Émilie Bourdu : « S’ouvrir à son territoire, un moyen de résoudre les problématiques de compétences »

Industrie jardinière du territoire
Cliquer pour accéder à l’étude sur le site de La Fabrique de l’industrie

Pourquoi une entreprise devrait-elle aujourd’hui investir, comme vous le suggérez, dans « les ressources humaines de son territoire » ?

Dans un contexte de pénurie de main d’œuvre industrielle, s’ouvrir à son territoire permet de diversifier son « vivier », via des personnes qui se trouvent dans l’écosystème local notamment les jeunes, les personnes peu qualifiées ou les demandeurs d’emploi.

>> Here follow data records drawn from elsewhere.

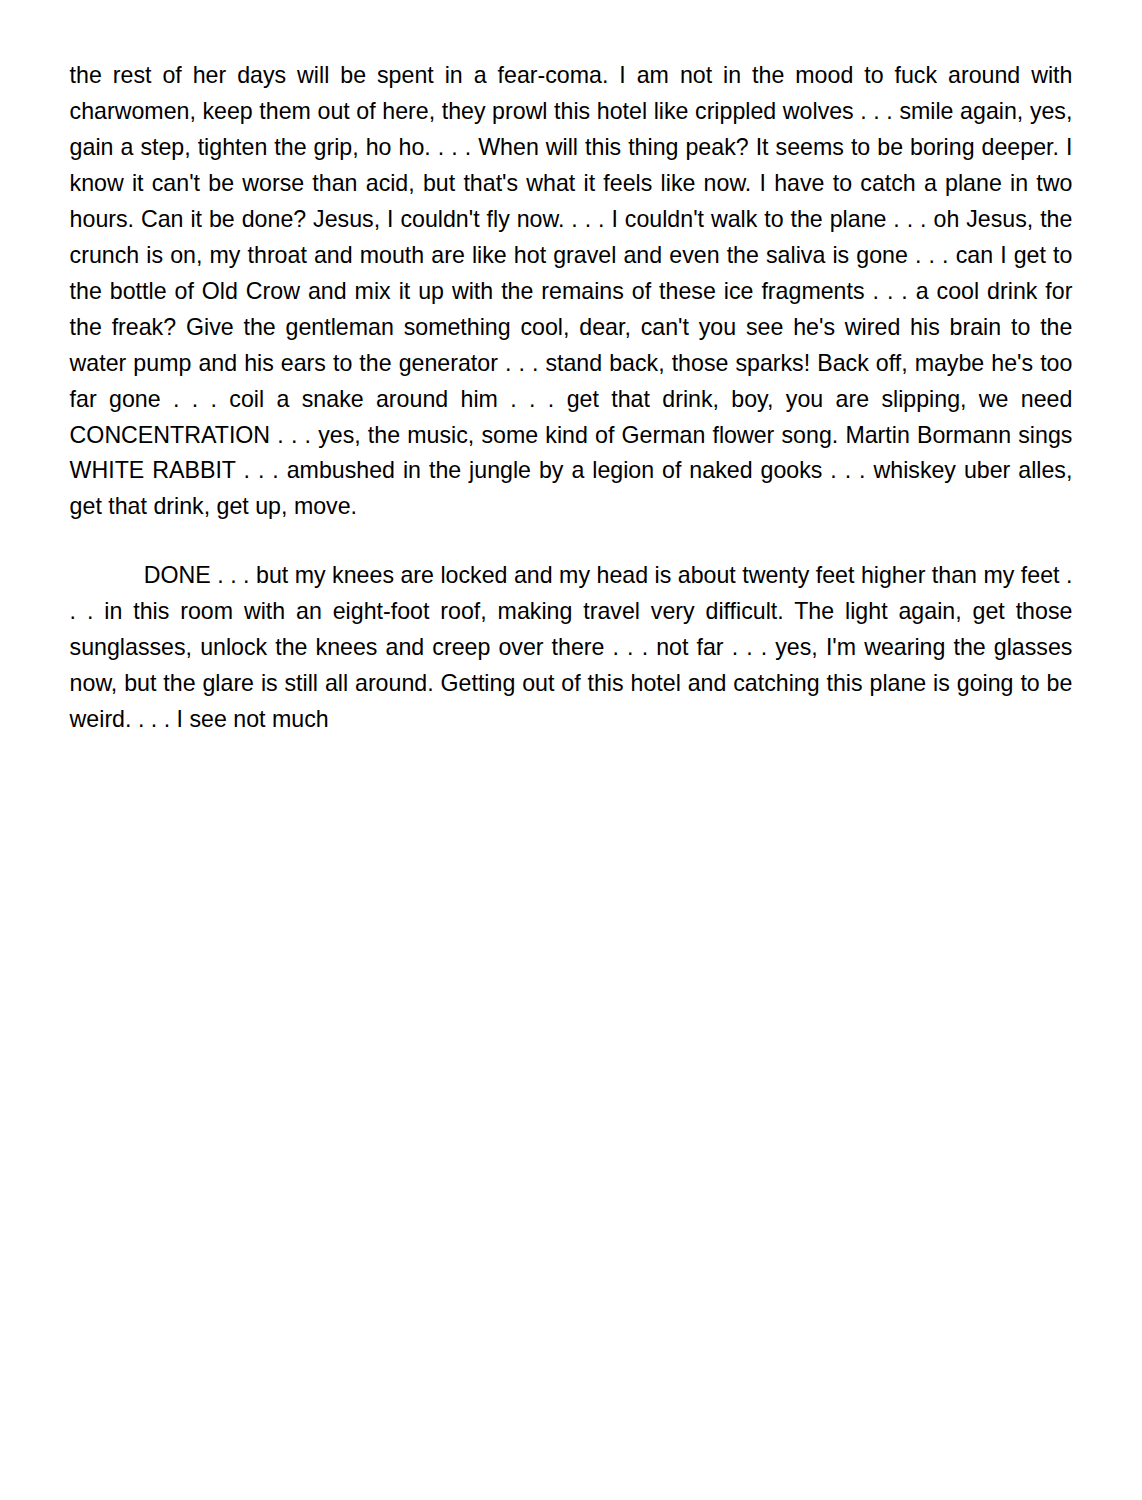the rest of her days will be spent in a fear-coma. I am not in the mood to fuck around with charwomen, keep them out of here, they prowl this hotel like crippled wolves . . . smile again, yes, gain a step, tighten the grip, ho ho. . . . When will this thing peak? It seems to be boring deeper. I know it can't be worse than acid, but that's what it feels like now. I have to catch a plane in two hours. Can it be done? Jesus, I couldn't fly now. . . . I couldn't walk to the plane . . . oh Jesus, the crunch is on, my throat and mouth are like hot gravel and even the saliva is gone . . . can I get to the bottle of Old Crow and mix it up with the remains of these ice fragments . . . a cool drink for the freak? Give the gentleman something cool, dear, can't you see he's wired his brain to the water pump and his ears to the generator . . . stand back, those sparks! Back off, maybe he's too far gone . . . coil a snake around him . . . get that drink, boy, you are slipping, we need CONCENTRATION . . . yes, the music, some kind of German flower song. Martin Bormann sings WHITE RABBIT . . . ambushed in the jungle by a legion of naked gooks . . . whiskey uber alles, get that drink, get up, move.
DONE . . . but my knees are locked and my head is about twenty feet higher than my feet . . . in this room with an eight-foot roof, making travel very difficult. The light again, get those sunglasses, unlock the knees and creep over there . . . not far . . . yes, I'm wearing the glasses now, but the glare is still all around. Getting out of this hotel and catching this plane is going to be weird. . . . I see not much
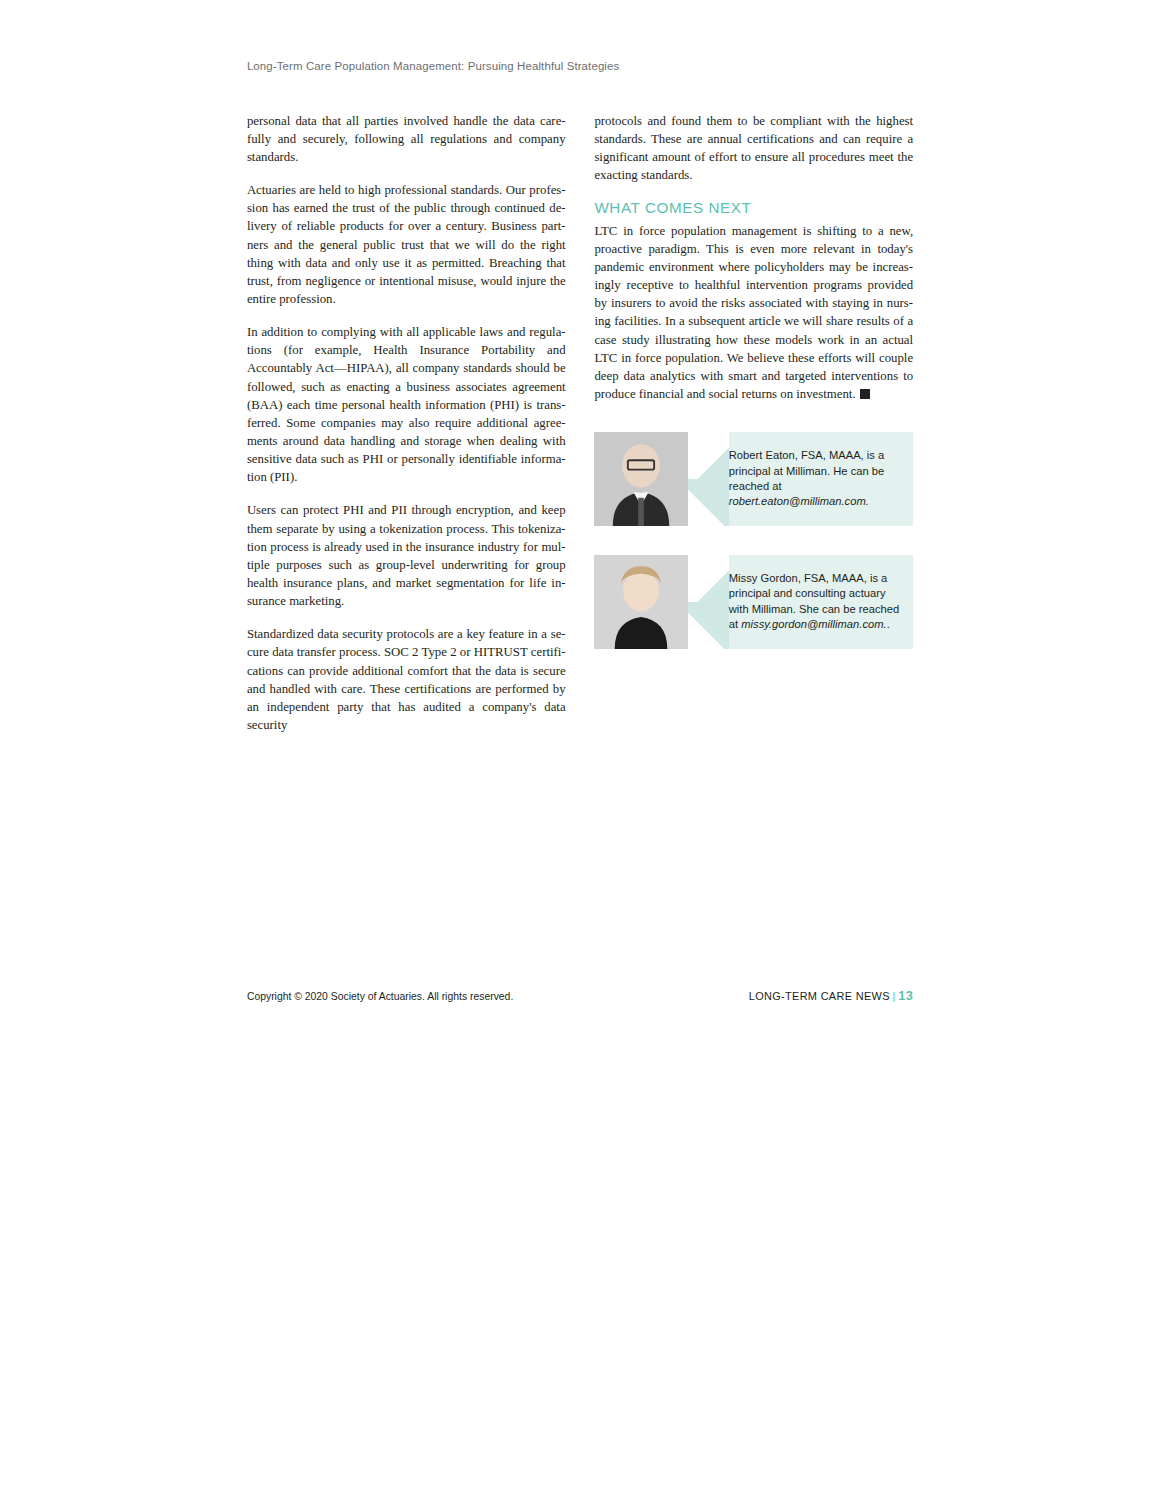Long-Term Care Population Management: Pursuing Healthful Strategies
personal data that all parties involved handle the data carefully and securely, following all regulations and company standards.
Actuaries are held to high professional standards. Our profession has earned the trust of the public through continued delivery of reliable products for over a century. Business partners and the general public trust that we will do the right thing with data and only use it as permitted. Breaching that trust, from negligence or intentional misuse, would injure the entire profession.
In addition to complying with all applicable laws and regulations (for example, Health Insurance Portability and Accountably Act—HIPAA), all company standards should be followed, such as enacting a business associates agreement (BAA) each time personal health information (PHI) is transferred. Some companies may also require additional agreements around data handling and storage when dealing with sensitive data such as PHI or personally identifiable information (PII).
Users can protect PHI and PII through encryption, and keep them separate by using a tokenization process. This tokenization process is already used in the insurance industry for multiple purposes such as group-level underwriting for group health insurance plans, and market segmentation for life insurance marketing.
Standardized data security protocols are a key feature in a secure data transfer process. SOC 2 Type 2 or HITRUST certifications can provide additional comfort that the data is secure and handled with care. These certifications are performed by an independent party that has audited a company's data security
protocols and found them to be compliant with the highest standards. These are annual certifications and can require a significant amount of effort to ensure all procedures meet the exacting standards.
WHAT COMES NEXT
LTC in force population management is shifting to a new, proactive paradigm. This is even more relevant in today's pandemic environment where policyholders may be increasingly receptive to healthful intervention programs provided by insurers to avoid the risks associated with staying in nursing facilities. In a subsequent article we will share results of a case study illustrating how these models work in an actual LTC in force population. We believe these efforts will couple deep data analytics with smart and targeted interventions to produce financial and social returns on investment.
Robert Eaton, FSA, MAAA, is a principal at Milliman. He can be reached at robert.eaton@milliman.com.
Missy Gordon, FSA, MAAA, is a principal and consulting actuary with Milliman. She can be reached at missy.gordon@milliman.com..
Copyright © 2020 Society of Actuaries. All rights reserved.
LONG-TERM CARE NEWS|13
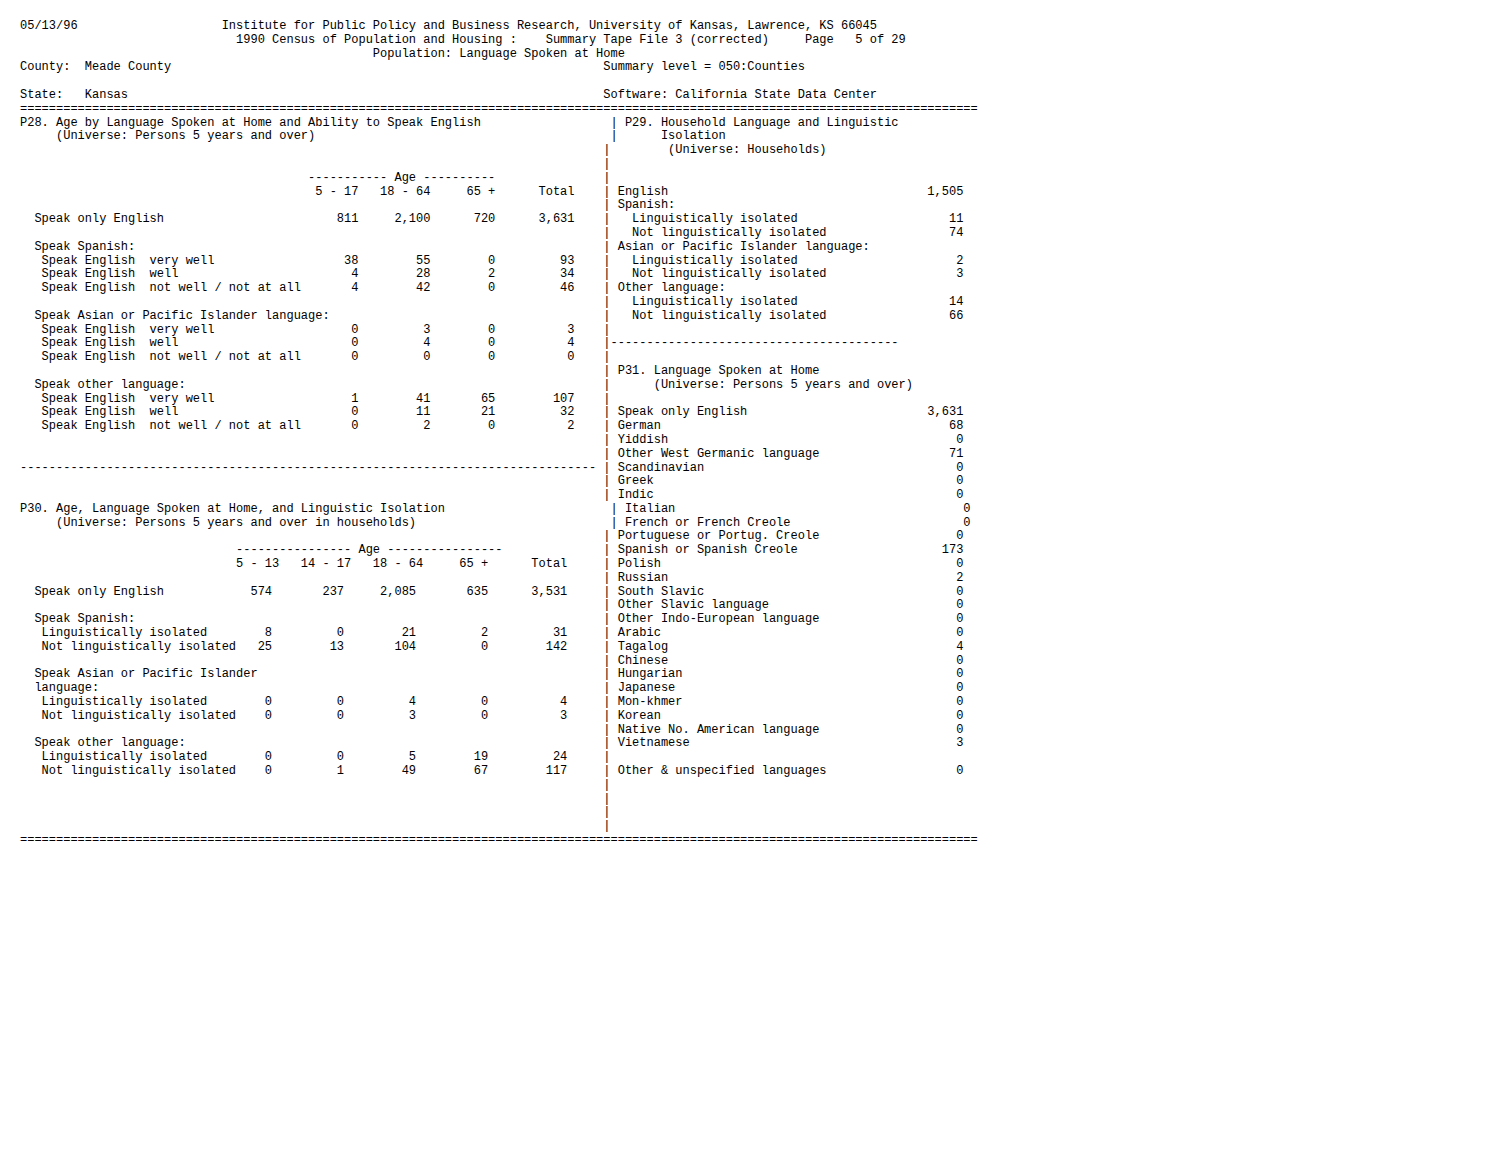05/13/96                    Institute for Public Policy and Business Research, University of Kansas, Lawrence, KS 66045
                              1990 Census of Population and Housing :    Summary Tape File 3 (corrected)     Page   5 of 29
                                                 Population: Language Spoken at Home
County:  Meade County                                                            Summary level = 050:Counties

State:   Kansas                                                                  Software: California State Data Center
=====================================================================================================================================
P28. Age by Language Spoken at Home and Ability to Speak English                  | P29. Household Language and Linguistic
     (Universe: Persons 5 years and over)                                         |      Isolation
                                                                                 |        (Universe: Households)
                                                                                 |
                                        ----------- Age ----------               |
                                         5 - 17   18 - 64     65 +      Total    | English                                    1,505
                                                                                 | Spanish:
  Speak only English                        811     2,100      720      3,631    |   Linguistically isolated                     11
                                                                                 |   Not linguistically isolated                 74
  Speak Spanish:                                                                 | Asian or Pacific Islander language:
   Speak English  very well                  38        55        0         93    |   Linguistically isolated                      2
   Speak English  well                        4        28        2         34    |   Not linguistically isolated                  3
   Speak English  not well / not at all       4        42        0         46    | Other language:
                                                                                 |   Linguistically isolated                     14
  Speak Asian or Pacific Islander language:                                      |   Not linguistically isolated                 66
   Speak English  very well                   0         3        0          3    |
   Speak English  well                        0         4        0          4    |----------------------------------------
   Speak English  not well / not at all       0         0        0          0    |
                                                                                 | P31. Language Spoken at Home
  Speak other language:                                                          |      (Universe: Persons 5 years and over)
   Speak English  very well                   1        41       65        107    |
   Speak English  well                        0        11       21         32    | Speak only English                         3,631
   Speak English  not well / not at all       0         2        0          2    | German                                        68
                                                                                 | Yiddish                                        0
                                                                                 | Other West Germanic language                  71
-------------------------------------------------------------------------------- | Scandinavian                                   0
                                                                                 | Greek                                          0
                                                                                 | Indic                                          0
P30. Age, Language Spoken at Home, and Linguistic Isolation                       | Italian                                        0
     (Universe: Persons 5 years and over in households)                           | French or French Creole                        0
                                                                                 | Portuguese or Portug. Creole                   0
                              ---------------- Age ----------------              | Spanish or Spanish Creole                    173
                              5 - 13   14 - 17   18 - 64     65 +      Total     | Polish                                         0
                                                                                 | Russian                                        2
  Speak only English            574       237     2,085       635      3,531     | South Slavic                                   0
                                                                                 | Other Slavic language                          0
  Speak Spanish:                                                                 | Other Indo-European language                   0
   Linguistically isolated        8         0        21         2         31     | Arabic                                         0
   Not linguistically isolated   25        13       104         0        142     | Tagalog                                        4
                                                                                 | Chinese                                        0
  Speak Asian or Pacific Islander                                                | Hungarian                                      0
  language:                                                                      | Japanese                                       0
   Linguistically isolated        0         0         4         0          4     | Mon-khmer                                      0
   Not linguistically isolated    0         0         3         0          3     | Korean                                         0
                                                                                 | Native No. American language                   0
  Speak other language:                                                          | Vietnamese                                     3
   Linguistically isolated        0         0         5        19         24     |
   Not linguistically isolated    0         1        49        67        117     | Other & unspecified languages                  0
                                                                                 |
                                                                                 |
                                                                                 |
                                                                                 |
=====================================================================================================================================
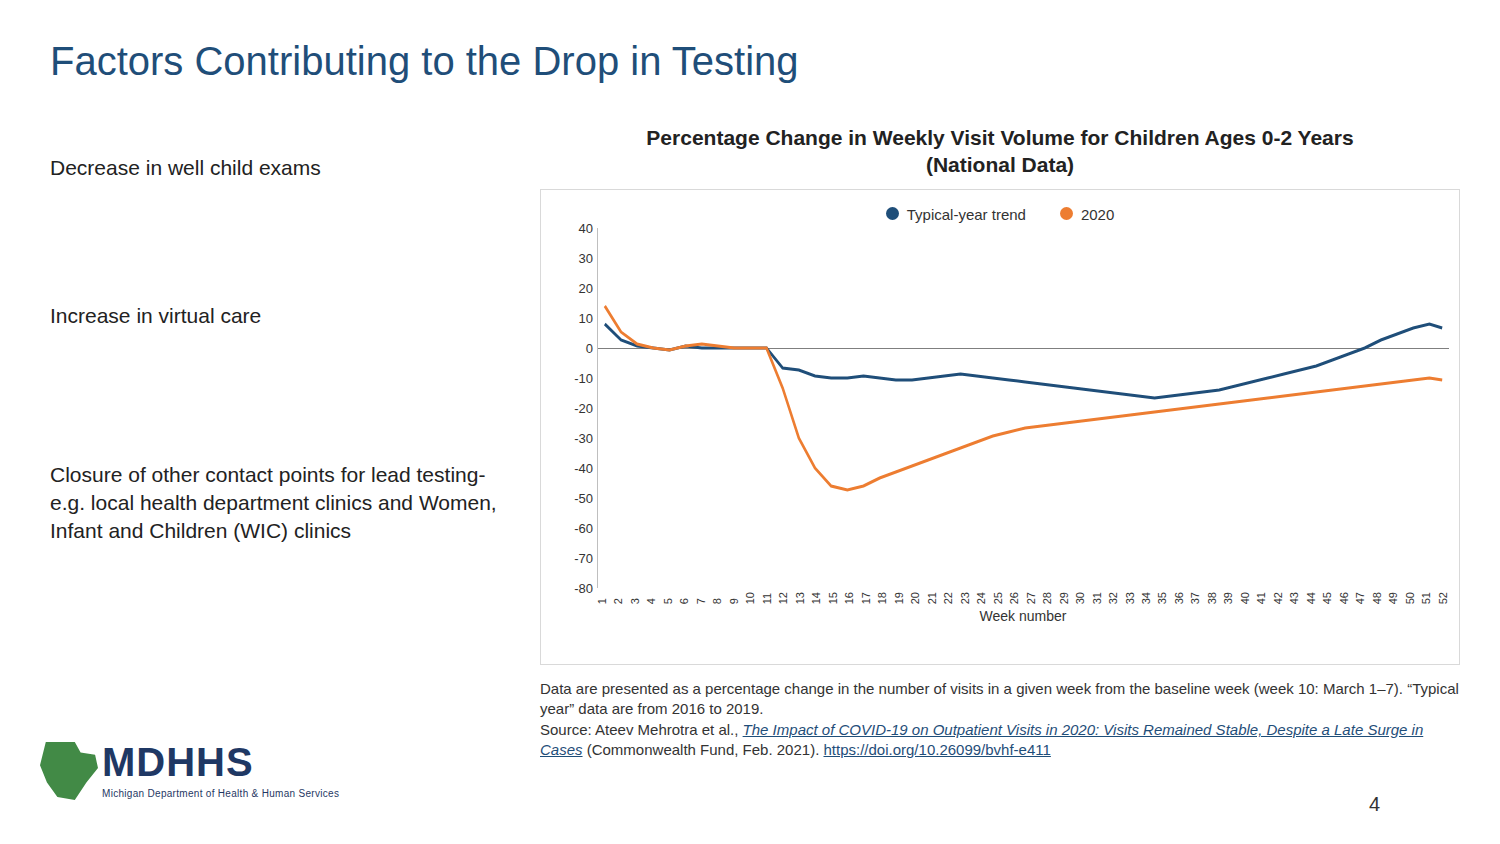Factors Contributing to the Drop in Testing
Decrease in well child exams
Increase in virtual care
Closure of other contact points for lead testing- e.g. local health department clinics and Women, Infant and Children (WIC) clinics
Percentage Change in Weekly Visit Volume for Children Ages 0-2 Years
(National Data)
Typical-year trend 2020
40
30
20
10
0
-10
-20
-30
-40
-50
-60
-70
-80
12345678910 11121314151617181920 21222324252627282930 31323334353637383940 41424344454647484950 5152
Week number
Data are presented as a percentage change in the number of visits in a given week from the baseline week (week 10: March 1–7). “Typical year” data are from 2016 to 2019.
Source: Ateev Mehrotra et al., The Impact of COVID-19 on Outpatient Visits in 2020: Visits Remained Stable, Despite a Late Surge in Cases (Commonwealth Fund, Feb. 2021). https://doi.org/10.26099/bvhf-e411
4
MDHHS
Michigan Department of Health & Human Services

C’est plus généralement une bonne façon de se développer via un meilleur accès au capital humain. C’est un enjeu vital dans la stratégie des entreprises qui, nous l’avons constaté dans l’industrie, ont de plus en plus besoin de personnels qualifiés, et à tous les niveaux, ouvriers, techniciens, cadres et ingénieurs. C’est notamment un bon moyen de se redéployer et d’accéder à de nouveaux marchés tout en permettant à ses salariés d’assurer la transition, en retrouvant un poste en interne mais aussi un emploi hors l’entreprise, auprès de partenaires.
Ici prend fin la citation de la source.